Ubisoft’s been the target of much consumer ire of late, with the revelation that it had been deactivating a number of keys for Far Cry 4. Those keys were purchased from unauthorised sellers; digital marketplaces that function much like eBay.
A large number of gamers have reported having their copies of Far Cry deactivated without notice. The offending resellers have given statements, saying that it was wholly unfair on Ubisoft’s part. Ubisoft has now, however, confirmed that the keys were stolen. And they were stolen from an unlikely source. EA”s Origin.

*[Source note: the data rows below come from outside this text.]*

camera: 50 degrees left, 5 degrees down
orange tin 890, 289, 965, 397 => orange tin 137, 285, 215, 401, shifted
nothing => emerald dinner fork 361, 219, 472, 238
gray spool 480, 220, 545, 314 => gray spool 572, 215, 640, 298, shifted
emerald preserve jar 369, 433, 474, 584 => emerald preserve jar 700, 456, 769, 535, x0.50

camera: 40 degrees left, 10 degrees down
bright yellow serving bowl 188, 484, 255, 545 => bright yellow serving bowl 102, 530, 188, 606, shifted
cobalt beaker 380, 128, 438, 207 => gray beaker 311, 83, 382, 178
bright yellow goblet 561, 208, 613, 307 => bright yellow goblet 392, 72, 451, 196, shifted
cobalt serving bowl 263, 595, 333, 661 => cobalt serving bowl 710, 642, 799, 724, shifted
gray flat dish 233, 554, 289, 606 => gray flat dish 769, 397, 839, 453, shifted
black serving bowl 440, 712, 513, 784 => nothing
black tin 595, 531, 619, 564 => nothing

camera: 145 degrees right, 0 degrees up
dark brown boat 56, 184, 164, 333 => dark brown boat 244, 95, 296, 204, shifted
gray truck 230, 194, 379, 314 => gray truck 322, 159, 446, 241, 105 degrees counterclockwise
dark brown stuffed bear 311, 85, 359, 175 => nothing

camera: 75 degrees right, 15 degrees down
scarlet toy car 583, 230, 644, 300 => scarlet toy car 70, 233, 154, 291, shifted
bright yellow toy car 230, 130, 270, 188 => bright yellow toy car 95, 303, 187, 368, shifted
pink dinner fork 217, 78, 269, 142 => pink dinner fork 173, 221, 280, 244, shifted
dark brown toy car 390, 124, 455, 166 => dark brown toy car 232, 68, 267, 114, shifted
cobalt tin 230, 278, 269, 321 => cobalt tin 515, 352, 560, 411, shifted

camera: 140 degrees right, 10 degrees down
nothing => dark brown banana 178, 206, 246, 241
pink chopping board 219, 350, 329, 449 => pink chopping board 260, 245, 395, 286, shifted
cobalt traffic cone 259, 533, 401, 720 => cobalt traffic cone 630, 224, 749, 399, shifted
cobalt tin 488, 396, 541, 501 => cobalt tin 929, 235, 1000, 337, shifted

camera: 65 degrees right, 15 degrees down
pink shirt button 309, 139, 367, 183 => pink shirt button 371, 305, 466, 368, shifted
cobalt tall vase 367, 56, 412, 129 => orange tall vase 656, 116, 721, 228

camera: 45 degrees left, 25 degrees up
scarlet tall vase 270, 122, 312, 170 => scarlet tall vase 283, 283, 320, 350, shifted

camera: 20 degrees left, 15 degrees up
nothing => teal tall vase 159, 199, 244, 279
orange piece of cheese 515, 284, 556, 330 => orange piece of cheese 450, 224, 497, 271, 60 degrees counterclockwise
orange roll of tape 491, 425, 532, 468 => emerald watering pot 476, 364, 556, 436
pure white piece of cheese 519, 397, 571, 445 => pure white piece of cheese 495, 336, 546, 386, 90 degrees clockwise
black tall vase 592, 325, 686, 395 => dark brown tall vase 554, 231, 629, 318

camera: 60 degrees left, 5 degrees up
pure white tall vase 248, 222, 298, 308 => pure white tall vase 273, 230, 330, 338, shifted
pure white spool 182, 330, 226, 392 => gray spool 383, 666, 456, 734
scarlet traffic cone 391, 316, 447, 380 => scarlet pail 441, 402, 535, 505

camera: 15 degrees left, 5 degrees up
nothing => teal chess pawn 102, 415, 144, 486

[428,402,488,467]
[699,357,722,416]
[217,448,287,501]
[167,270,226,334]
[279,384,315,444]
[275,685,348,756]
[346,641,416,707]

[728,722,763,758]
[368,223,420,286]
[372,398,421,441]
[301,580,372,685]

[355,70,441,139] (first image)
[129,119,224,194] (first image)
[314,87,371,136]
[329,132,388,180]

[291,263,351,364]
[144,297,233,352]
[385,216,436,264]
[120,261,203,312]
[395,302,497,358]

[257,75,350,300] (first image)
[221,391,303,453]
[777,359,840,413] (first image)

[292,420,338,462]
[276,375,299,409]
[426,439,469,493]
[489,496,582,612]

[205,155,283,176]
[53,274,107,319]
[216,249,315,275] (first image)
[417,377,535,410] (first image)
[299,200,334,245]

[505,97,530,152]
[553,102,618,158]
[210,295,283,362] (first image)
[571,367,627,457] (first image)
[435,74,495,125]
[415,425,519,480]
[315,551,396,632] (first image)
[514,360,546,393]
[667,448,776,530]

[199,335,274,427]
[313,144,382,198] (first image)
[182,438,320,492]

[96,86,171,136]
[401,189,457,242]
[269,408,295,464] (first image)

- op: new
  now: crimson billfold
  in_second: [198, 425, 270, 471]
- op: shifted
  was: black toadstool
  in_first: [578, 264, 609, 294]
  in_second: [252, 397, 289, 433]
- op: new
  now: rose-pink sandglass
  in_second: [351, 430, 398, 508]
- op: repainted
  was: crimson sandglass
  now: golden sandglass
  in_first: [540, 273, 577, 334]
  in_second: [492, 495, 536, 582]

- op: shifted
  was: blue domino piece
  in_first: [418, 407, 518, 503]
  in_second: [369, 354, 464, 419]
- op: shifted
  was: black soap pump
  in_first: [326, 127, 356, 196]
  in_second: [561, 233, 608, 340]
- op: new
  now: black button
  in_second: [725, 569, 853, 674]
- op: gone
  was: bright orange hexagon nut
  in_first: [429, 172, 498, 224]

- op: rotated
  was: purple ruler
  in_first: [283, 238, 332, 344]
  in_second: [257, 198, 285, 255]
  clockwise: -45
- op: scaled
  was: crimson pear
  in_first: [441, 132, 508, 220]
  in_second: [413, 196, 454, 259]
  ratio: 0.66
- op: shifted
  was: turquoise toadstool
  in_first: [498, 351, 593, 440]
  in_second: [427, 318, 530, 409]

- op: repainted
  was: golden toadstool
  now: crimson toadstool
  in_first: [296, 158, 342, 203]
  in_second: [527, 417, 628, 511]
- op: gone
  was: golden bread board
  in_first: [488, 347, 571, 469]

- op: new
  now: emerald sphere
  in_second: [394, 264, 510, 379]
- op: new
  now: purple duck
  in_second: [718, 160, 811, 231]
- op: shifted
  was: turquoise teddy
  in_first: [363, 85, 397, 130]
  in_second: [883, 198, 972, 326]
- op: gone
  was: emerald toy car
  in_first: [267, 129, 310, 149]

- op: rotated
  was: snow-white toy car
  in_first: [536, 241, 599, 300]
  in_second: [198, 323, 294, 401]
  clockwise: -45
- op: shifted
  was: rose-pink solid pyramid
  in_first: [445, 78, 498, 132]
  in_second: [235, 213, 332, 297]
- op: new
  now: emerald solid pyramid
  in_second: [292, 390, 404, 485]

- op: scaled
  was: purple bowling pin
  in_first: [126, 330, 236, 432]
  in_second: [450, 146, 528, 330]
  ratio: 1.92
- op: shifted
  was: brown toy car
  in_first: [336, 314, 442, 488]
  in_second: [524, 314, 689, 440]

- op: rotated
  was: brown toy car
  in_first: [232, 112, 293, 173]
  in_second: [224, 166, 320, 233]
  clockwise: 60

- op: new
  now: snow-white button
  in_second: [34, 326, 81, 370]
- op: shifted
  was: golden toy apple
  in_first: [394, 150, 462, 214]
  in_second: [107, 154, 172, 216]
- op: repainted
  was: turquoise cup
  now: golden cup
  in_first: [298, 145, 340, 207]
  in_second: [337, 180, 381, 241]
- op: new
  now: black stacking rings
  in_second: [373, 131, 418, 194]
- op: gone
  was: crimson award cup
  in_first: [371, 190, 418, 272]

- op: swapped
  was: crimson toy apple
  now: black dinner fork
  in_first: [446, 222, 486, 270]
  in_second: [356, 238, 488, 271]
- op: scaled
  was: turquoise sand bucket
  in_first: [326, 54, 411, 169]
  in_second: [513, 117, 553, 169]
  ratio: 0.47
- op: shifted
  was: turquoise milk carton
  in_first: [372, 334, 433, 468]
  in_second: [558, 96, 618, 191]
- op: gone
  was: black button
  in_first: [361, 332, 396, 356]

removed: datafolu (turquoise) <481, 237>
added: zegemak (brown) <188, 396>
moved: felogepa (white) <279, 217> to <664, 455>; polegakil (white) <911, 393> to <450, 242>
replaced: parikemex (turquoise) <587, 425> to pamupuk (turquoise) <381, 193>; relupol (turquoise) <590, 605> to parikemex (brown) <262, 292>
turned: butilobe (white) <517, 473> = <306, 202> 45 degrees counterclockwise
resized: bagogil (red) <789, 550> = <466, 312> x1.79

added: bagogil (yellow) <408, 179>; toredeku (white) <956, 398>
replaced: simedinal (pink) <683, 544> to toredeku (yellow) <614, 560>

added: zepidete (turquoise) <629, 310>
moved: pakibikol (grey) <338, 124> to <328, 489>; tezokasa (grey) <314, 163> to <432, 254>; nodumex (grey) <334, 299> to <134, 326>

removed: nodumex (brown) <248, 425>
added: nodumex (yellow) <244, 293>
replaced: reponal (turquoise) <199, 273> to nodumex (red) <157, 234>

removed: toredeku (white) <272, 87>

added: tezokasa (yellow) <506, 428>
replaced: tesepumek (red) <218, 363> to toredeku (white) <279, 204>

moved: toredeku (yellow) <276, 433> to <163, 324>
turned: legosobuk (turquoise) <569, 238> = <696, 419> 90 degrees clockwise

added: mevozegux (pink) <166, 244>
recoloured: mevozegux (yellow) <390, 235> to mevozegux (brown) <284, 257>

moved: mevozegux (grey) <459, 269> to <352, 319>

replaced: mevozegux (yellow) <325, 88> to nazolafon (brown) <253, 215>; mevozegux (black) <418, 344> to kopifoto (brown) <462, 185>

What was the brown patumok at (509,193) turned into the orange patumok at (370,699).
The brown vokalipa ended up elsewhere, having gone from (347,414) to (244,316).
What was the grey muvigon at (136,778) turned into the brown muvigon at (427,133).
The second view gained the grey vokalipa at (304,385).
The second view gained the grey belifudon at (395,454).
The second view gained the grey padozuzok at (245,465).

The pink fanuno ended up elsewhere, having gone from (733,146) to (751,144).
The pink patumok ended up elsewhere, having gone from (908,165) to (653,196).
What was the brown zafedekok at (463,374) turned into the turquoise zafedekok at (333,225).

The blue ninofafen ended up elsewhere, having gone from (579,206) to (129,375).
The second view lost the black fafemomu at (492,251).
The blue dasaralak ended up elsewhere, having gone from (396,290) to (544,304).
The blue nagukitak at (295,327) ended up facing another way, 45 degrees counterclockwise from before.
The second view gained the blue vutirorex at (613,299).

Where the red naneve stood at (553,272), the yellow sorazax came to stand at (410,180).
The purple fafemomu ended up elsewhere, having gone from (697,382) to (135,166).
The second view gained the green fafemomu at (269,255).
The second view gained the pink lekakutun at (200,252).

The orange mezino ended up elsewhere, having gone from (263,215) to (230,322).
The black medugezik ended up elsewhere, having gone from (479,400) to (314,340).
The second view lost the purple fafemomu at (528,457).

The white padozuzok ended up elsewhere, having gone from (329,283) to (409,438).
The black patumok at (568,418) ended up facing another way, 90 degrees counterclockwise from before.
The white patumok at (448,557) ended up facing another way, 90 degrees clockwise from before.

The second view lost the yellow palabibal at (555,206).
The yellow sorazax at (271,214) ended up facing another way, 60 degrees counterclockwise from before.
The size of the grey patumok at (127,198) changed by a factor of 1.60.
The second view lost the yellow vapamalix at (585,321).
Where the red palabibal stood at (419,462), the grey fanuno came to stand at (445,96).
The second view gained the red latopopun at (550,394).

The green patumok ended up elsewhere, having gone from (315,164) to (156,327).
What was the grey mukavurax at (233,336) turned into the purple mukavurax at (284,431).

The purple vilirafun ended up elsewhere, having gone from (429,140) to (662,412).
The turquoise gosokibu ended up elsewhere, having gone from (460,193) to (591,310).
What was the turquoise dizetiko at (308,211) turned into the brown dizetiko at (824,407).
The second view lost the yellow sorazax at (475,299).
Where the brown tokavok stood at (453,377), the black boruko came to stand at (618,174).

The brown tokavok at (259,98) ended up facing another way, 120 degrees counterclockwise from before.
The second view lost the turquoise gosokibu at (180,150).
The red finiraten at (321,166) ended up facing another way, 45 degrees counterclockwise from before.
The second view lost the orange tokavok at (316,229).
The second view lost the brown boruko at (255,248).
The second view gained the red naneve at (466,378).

“We confirmed activation keys were recently purchased from EA’s Origin store using fraudulent credit card information and then resold online,” Ubisoft said to Gameinformer. “These keys may have been deactivated. Customers who may have been impacted should contact the vendor where they purchased the key for a refund.”
EA has since confirmed that the affected keys, later resold on sites like G2A and Kinguin, were effectively stolen. The publisher has since temporally removed Ubisoft games from its digital storefront in order to “protect against further fraudulent purchases”.
“A number of activation keys for Ubisoft products were purchased from Origin using fraudulent credit cards, and then resold online. We identified the unauthorized keys and notified Ubisoft,” ERA said. “If you are having trouble with an activation key, we recommend you contact the vendor who sold it to you for a refund. We strongly advise players only purchase keys from Origin or trusted resellers.”
Of course the internet, so fond of conspiracy as it is, believes it’s little more than a ploy from publishers to get consumers to pay full price for games. Games are indeed expensive – perhaps overpriced – but I don’t think there’s a need for tinfoil hats here. The games in question were stolen, and that should be the end of that.